Absence from work due to incarceration for criminal acts is misconduct that disqualifies an employee from reemployment benefits. Smith v. American Indian Chem. Dependency Diversion Project, 343 N.W.2d 43, 46 (Minn. App. 1984). When suspended, Summer was given an opportunity to avoid discharge by establishing that his incarceration was wrongful. He did not establish wrongful incarceration; he pled guilty to a lesser charge. Under Minnesota law, Summer's suspension became a discharge from employment when the suspension exceeded 30 days. See Minn. Stat. § 268.09, subd. 1(g) (1996).

Summer argues that because the termination notices he ultimately received in late 1996 and early 1997 gave voluntary quit as the reason for his discharge, the commissioner could not rely on his incarceration as misconduct to disqualify him from receiving benefits. Summer relies on language in Hansen v. C.W. Mears, Inc., 486 N.W.2d 776 (Minn. App. 1992), review denied (Minn. July 16, 1992), "The character of the termination is determined at the time of the termination." Id. at 780. Summer reads Hansen too narrowly. The case also holds "To disqualify a person from receiving benefits, the misconduct must be the cause of the discharge." Id. Hansen concluded that conduct not discovered until July 12 could not have caused an employee's discharge on July 1. Here the employer knew of Summer's incarceration and suspended him for that reason. When the suspension ripened into discharge, the underlying incarceration continued to form the basis of both the suspension and the discharge. Regardless of the reason given by the employer in its notice to Summer, when Summer could not establish that his incarceration was wrongful, that misconduct was the cause of his discharge. See Grushus v. Minnesota Mining & Mfg. Co., 257 Minn. 171, 174-76, 100 N.W.2d 516, 519-20 (1960) (employee unable to accept work because of incarceration for commission of offense to which he entered guilty plea was properly disqualified from benefits; "[h]is illegal act resulting in his arrest and incarceration was the cause of his [unemployment]").
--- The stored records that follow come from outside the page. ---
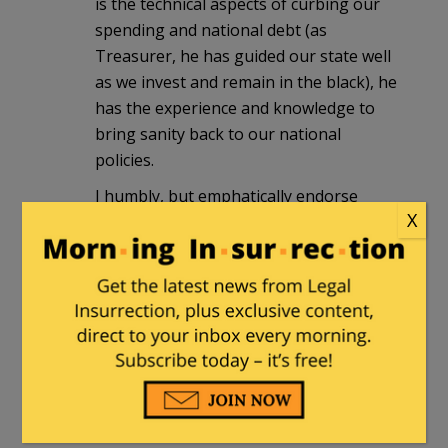
is the technical aspects of curbing our
spending and national debt (as
Treasurer, he has guided our state well
as we invest and remain in the black), he
has the experience and knowledge to
bring sanity back to our national
policies.
I humbly, but emphatically endorse
X
Richard Mourdock for U.S. Senate. I
sincerely hope that Legal Insurrection
does the same.
JennyLynn
|
November 14, 2011 at 10:58
am
@gad-fly Sir, that last point you make is
wrong. He is not up in any of the polls.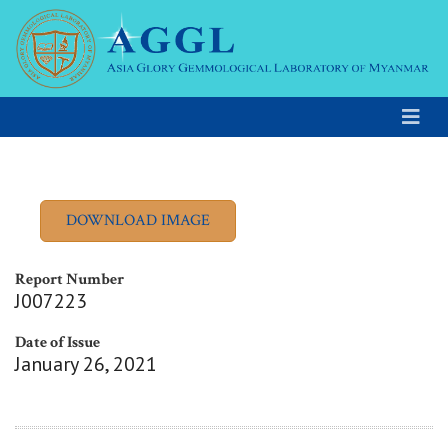
Report Number
J007223
Date of Issue
January 26, 2021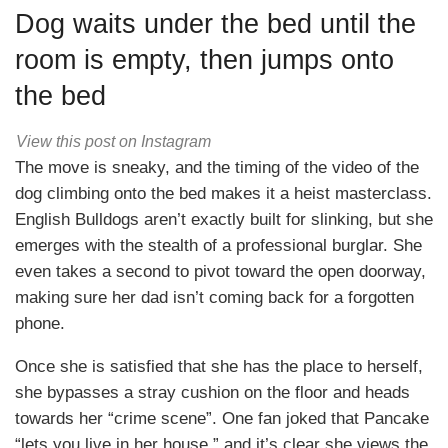
Dog waits under the bed until the
room is empty, then jumps onto
the bed
View this post on Instagram
The move is sneaky, and the timing of the video of the
dog climbing onto the bed makes it a heist masterclass.
English Bulldogs aren’t exactly built for slinking, but she
emerges with the stealth of a professional burglar. She
even takes a second to pivot toward the open doorway,
making sure her dad isn’t coming back for a forgotten
phone.
Once she is satisfied that she has the place to herself,
she bypasses a stray cushion on the floor and heads
towards her “crime scene”. One fan joked that Pancake
“lets you live in her house,” and it’s clear she views the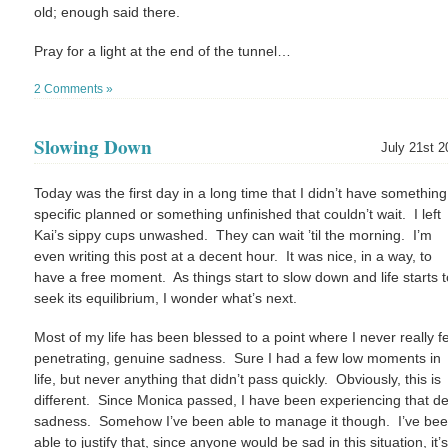
old; enough said there.
Pray for a light at the end of the tunnel…
2 Comments »
Slowing Down
July 21st 2
Today was the first day in a long time that I didn’t have something
specific planned or something unfinished that couldn’t wait. I left
Kai’s sippy cups unwashed. They can wait ’til the morning. I’m
even writing this post at a decent hour. It was nice, in a way, to
have a free moment. As things start to slow down and life starts t
seek its equilibrium, I wonder what’s next.
Most of my life has been blessed to a point where I never really fe
penetrating, genuine sadness. Sure I had a few low moments in
life, but never anything that didn’t pass quickly. Obviously, this is
different. Since Monica passed, I have been experiencing that d
sadness. Somehow I’ve been able to manage it though. I’ve be
able to justify that, since anyone would be sad in this situation, it’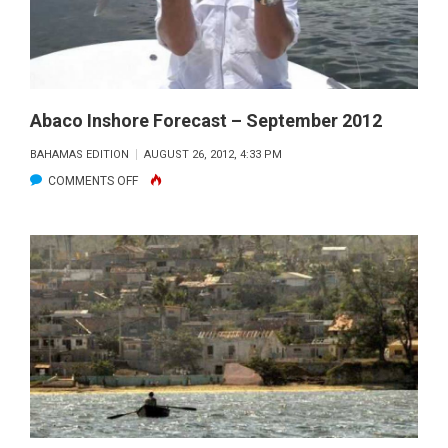
Abaco Inshore Forecast – September 2012
BAHAMAS EDITION
AUGUST 26, 2012, 4:33 PM
ON
COMMENTS OFF
ABACO
INSHORE
FORECAST
–
SEPTEMBER
2012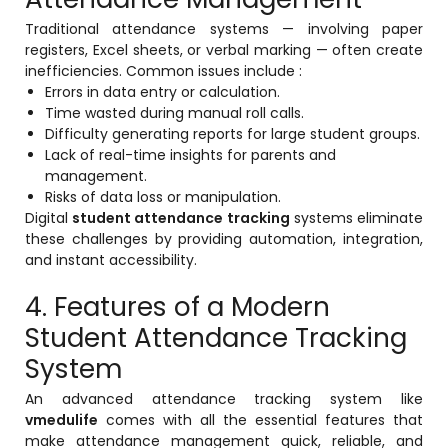
ment
Traditional attendance systems — involving paper
registers, Excel sheets, or verbal marking — often create
inefficiencies. Common issues include :
Errors in data entry or calculation.
Time wasted during manual roll calls.
Difficulty generating reports for large student groups.
Lack of real-time insights for parents and
management.
m
Risks of data loss or manipulation.
Digital
student attendance tracking
systems eliminate
m
these challenges by providing automation, integration,
and instant accessibility.
4. Features of a Modern
Student Attendance Tracking
System
An advanced attendance tracking system like
vmedulife
comes with all the essential features that
make attendance management quick, reliable, and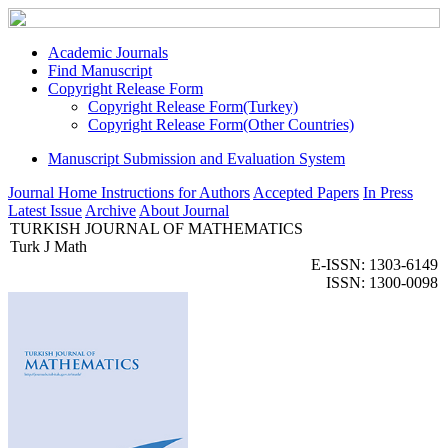
Academic Journals
Find Manuscript
Copyright Release Form
Copyright Release Form(Turkey)
Copyright Release Form(Other Countries)
Manuscript Submission and Evaluation System
Journal Home
Instructions for Authors
Accepted Papers
In Press
Latest Issue
Archive
About Journal
TURKISH JOURNAL OF MATHEMATICS
Turk J Math
E-ISSN: 1303-6149
ISSN: 1300-0098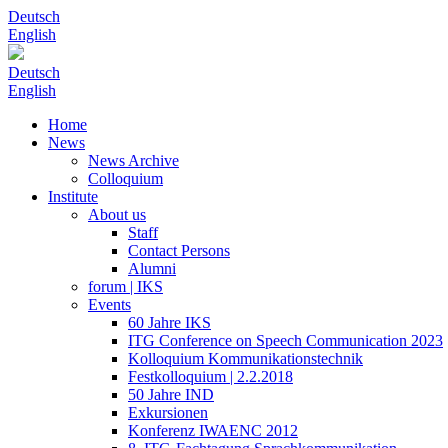
Deutsch
English
Deutsch
English
Home
News
News Archive
Colloquium
Institute
About us
Staff
Contact Persons
Alumni
forum | IKS
Events
60 Jahre IKS
ITG Conference on Speech Communication 2023
Kolloquium Kommunikationstechnik
Festkolloquium | 2.2.2018
50 Jahre IND
Exkursionen
Konferenz IWAENC 2012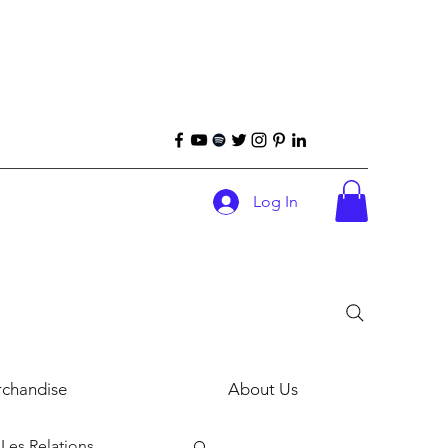
Log In
chandise
About Us
Les Relations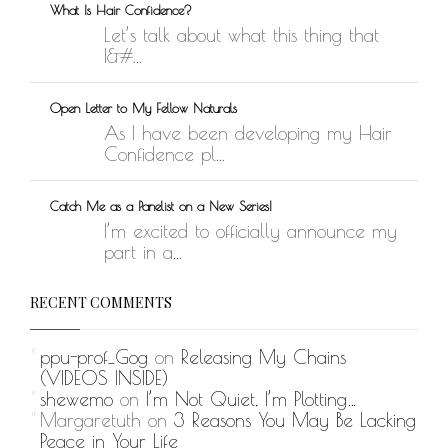
What Is Hair Confidence?
Let’s talk about what this thing that
I&#...
Open Letter to My Fellow Naturals
As I have been developing my Hair
Confidence pl...
Catch Me as a Panelist on a New Series!
I’m excited to officially announce my
part in a...
RECENT COMMENTS
ppu-prof_Gog
on
Releasing My Chains
(VIDEOS INSIDE)
shewemo
on
I’m Not Quiet, I’m Plotting…
Margaretuth
on
3 Reasons You May Be Lacking
Peace in Your Life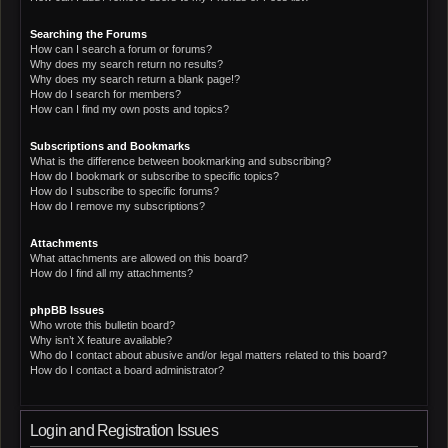
Searching the Forums
How can I search a forum or forums?
Why does my search return no results?
Why does my search return a blank page!?
How do I search for members?
How can I find my own posts and topics?
Subscriptions and Bookmarks
What is the difference between bookmarking and subscribing?
How do I bookmark or subscribe to specific topics?
How do I subscribe to specific forums?
How do I remove my subscriptions?
Attachments
What attachments are allowed on this board?
How do I find all my attachments?
phpBB Issues
Who wrote this bulletin board?
Why isn’t X feature available?
Who do I contact about abusive and/or legal matters related to this board?
How do I contact a board administrator?
Login and Registration Issues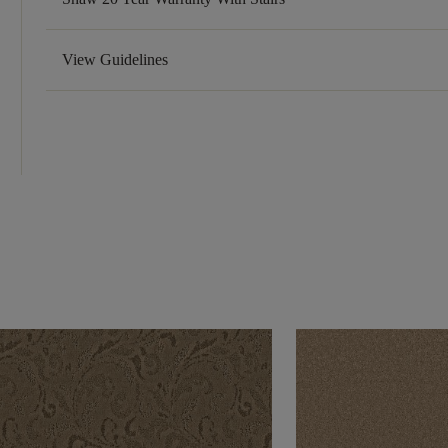
View Guidelines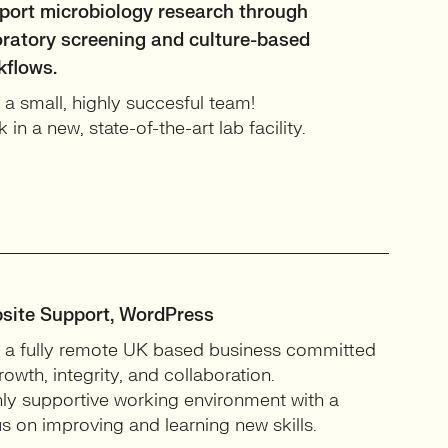
port microbiology research through
oratory screening and culture-based
kflows.
 a small, highly succesful team!
 in a new, state-of-the-art lab facility.
site Support, WordPress
 a fully remote UK based business committed
rowth, integrity, and collaboration.
ly supportive working environment with a
s on improving and learning new skills.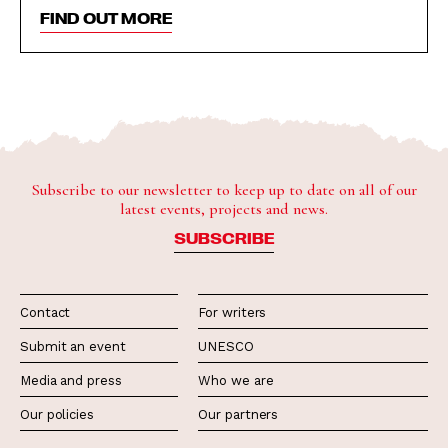
FIND OUT MORE
Subscribe to our newsletter to keep up to date on all of our
latest events, projects and news.
SUBSCRIBE
Contact
For writers
Submit an event
UNESCO
Media and press
Who we are
Our policies
Our partners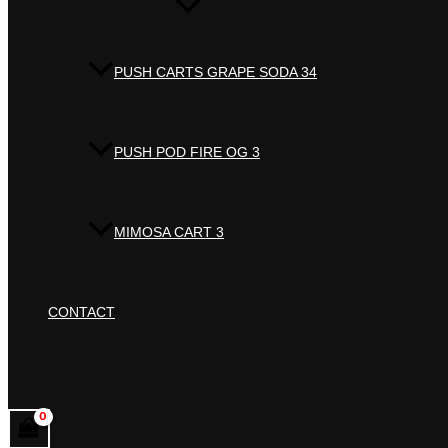
PUSH CARTS GRAPE SODA 34
PUSH POD FIRE OG 3
MIMOSA CART 3
CONTACT
Search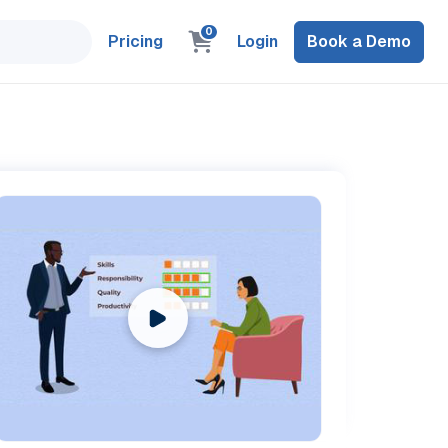
0
Pricing
Login
Book a Demo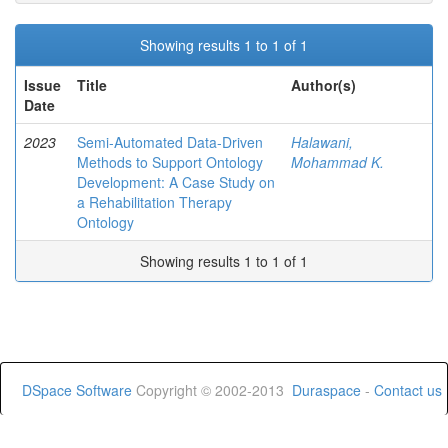
Showing results 1 to 1 of 1
Issue
Title
Author(s)
Date
2023
Semi-Automated Data-Driven
Halawani,
Methods to Support Ontology
Mohammad K.
Development: A Case Study on
a Rehabilitation Therapy
Ontology
Showing results 1 to 1 of 1
DSpace Software
Copyright © 2002-2013
Duraspace
-
Contact us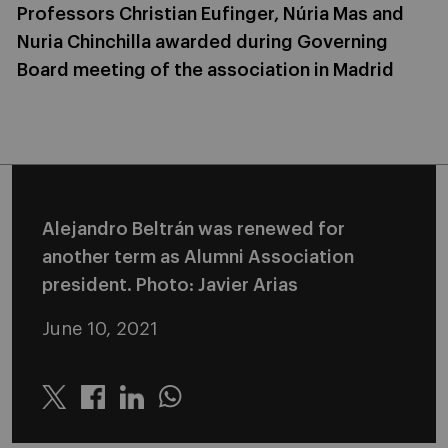
Professors Christian Eufinger, Núria Mas and
Nuria Chinchilla awarded during Governing
Board meeting of the association in Madrid
Alejandro Beltrán was renewed for
another term as Alumni Association
president. Photo: Javier Arias
June 10, 2021
Twitter
Linkedin
Whatsapp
We need not consider Summer's due process argument that, when the employer was permitted to argue the discharge was for incarceration rather than a voluntary quit, Summer was prevented from presenting evidence that the employer applied a different discharge policy than was written in its handbook. Once Summer was discharged, the only issue relevant to his receipt of reemployment benefits was whether he became "unemployed through no fault of [his] own." Minn. Stat. § 268.03 (1996). Absences due to incarceration are the fault of the employee and disqualify the employee from benefits. See Grushus, 257 Minn. at 175-76, 100 N.W.2d at 520; Smith, 343 N.W.2d at 45.